/tartarus-data

Tools for fetching and cleansing publicly available datasets

Primary LanguageTypeScriptMIT LicenseMIT

Tartarus Dataset Fetch and Cleanup Tools

Various scripts for downloading and building datasets.

TL;DR

# Download English Wikimedia dumps
npx -p @tartarus/data td fetch wikimedia --output /tmp/

Prerequisites

Requires node and wget.

(Tested on MacOS with node==10.14.2 and wget==1.20.3.)

Usage

# Download Project Gutenberg library and catalogue
td fetch gutenberg --output /my/download/path

# Download Wikimedia dumps for English and Spanish language Wikipedia and Wikiquote 
td fetch wikimedia --output /my/download/path \
  --language en \
  --language es \
  --site wiki \
  --site wikiquote
  
# Crawl an API endpoint
td spider --output /my/download/path -- site /my/site/config/file.ts  

Spiders & Crawling

td spider collects sequential data from APIs. Both iterative counters (e.g. page number) and extractable URLs ('next page') are supported.

SpiderSiteConfig

A spider requires a JS/TS configuration file to customize its use.

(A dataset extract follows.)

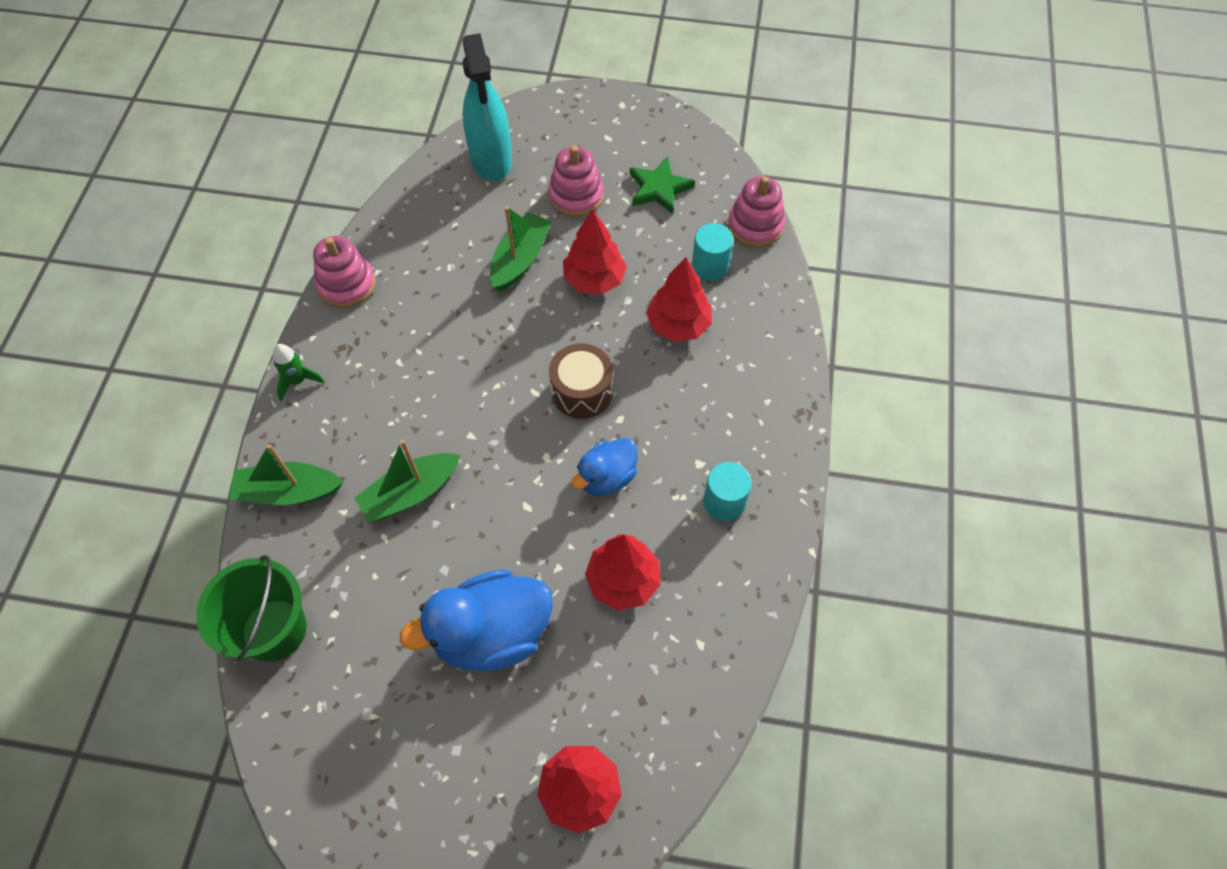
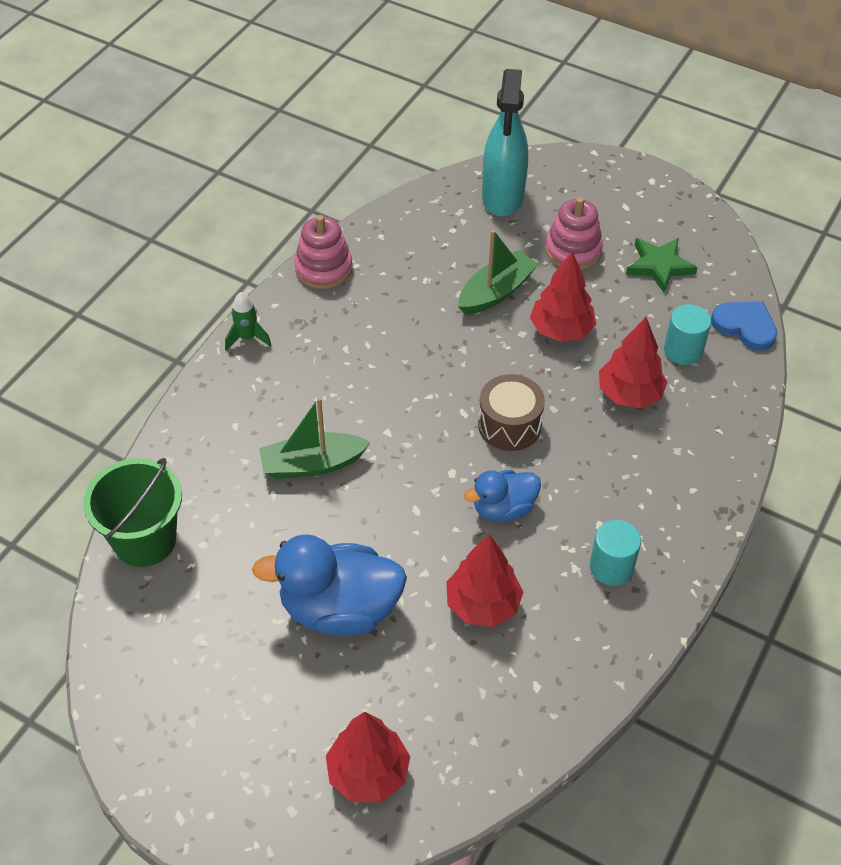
camera: 20 degrees right, 10 degrees down
green boat [229,444,343,505] -> none
pink stacking toy [728,176,785,248] -> blue heart [711,301,777,351]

import { SpiderJsonData, SpiderHttpNavigator, SpiderStore, SpiderHandle } from '@tartarus/data' 

export default {
  name: 'myexamplesite',
  
  // Determine how the received data will be parsed
  // Supported: SpiderJsonData, SpiderYamlData, SpiderXmlData, SpiderCsvData, SpiderHtmlData, SpiderTextData
  data: new SpiderJsonData(),
  
  // Determine what to query (required)
  navigator: new SpiderHttpNavigator(
    {
      // Base URL
      baseTarget: 'https://api.domain.ext/v1/list',
      
      // Determine how URLs are formed (return null to stop spidering)
      target: (h: SpiderHandle): string | null => `${h.getBaseTarget()}&page=${h.getIteration()}`,
      
      // Optional callback to test whether spidering should be ceased
      isDone: (h: SpiderHandle): boolean => false
    }
  ),
  
  // Determine how responses are stored
  store: new SpiderStore(
    {
      // Number of sub-directories to be used 
      subDirectoryDepth: 3,
      
      // Filename to be used; return null to stop spidering
      filename: (h: SpiderHandle) => `${h.getIteration()}.json`,
    }
  ),
  
  // Request decorator
  request: {
    headers: {
      'User-Agent': 'Tartarus-Data-Spider/1.0 (me@email.ext)'
    },
    
    method: 'get',
    responseEncoding: 'utf8'
  },
  
  // Spider behavior
  behavior: {
    delay: 1500, // Delay between requests in milliseconds
    retryDelay: 15000, // Delay before retrying failed requests
    maxRetries: 15, // Number of times to retry a failed request 
  }
}

SpiderHandle

The spider interface exposes information of its current status and the latest downloaded page by passing an instance of SpiderHandle class to the callback functions.

SpiderHandle.getResponseData(): SpiderParsedData

Returns an object that describes the data received in response to a successful query. The data element contains a parsed (JSON) object of the response. The raw element contains a string representation of the response data.

interface SpiderParsedData {
  raw: string;
  data: any;
}

SpiderHandle.getResponse(): SpiderNavigatorFetchResponse | null

Returns an object that contains a descriptor of a successful query (rawResponse) and the raw data received (rawData). The contents of the rawResponse element are dependent on the type of SpiderNavigator in use -- for SpiderHttpNavigator it will be an AxiosResponse<any>; for SpiderFileNavigator it will be set to null.

interface SpiderNavigatorFetchResponse {
  rawData: string;
  rawResponse: any;
}

SpiderHandle.getBaseTarget(): string

Returns the value passed in baseTarget element to the SpiderNavigator instance. Typically an URL.

SpiderHandle.getIteration(): number

Returns the current iteration.

SpiderHandle.getPath(relativeFilename: string): string

Returns an absolute path to relativeFilename in the output directory.

SpiderHandle.getSiteConfig(): SpiderSiteConfig

Returns the contents of the site configuration as described above.

SpiderHandle.getSpider(): SpiderTask

Returns the Task instance of the spider.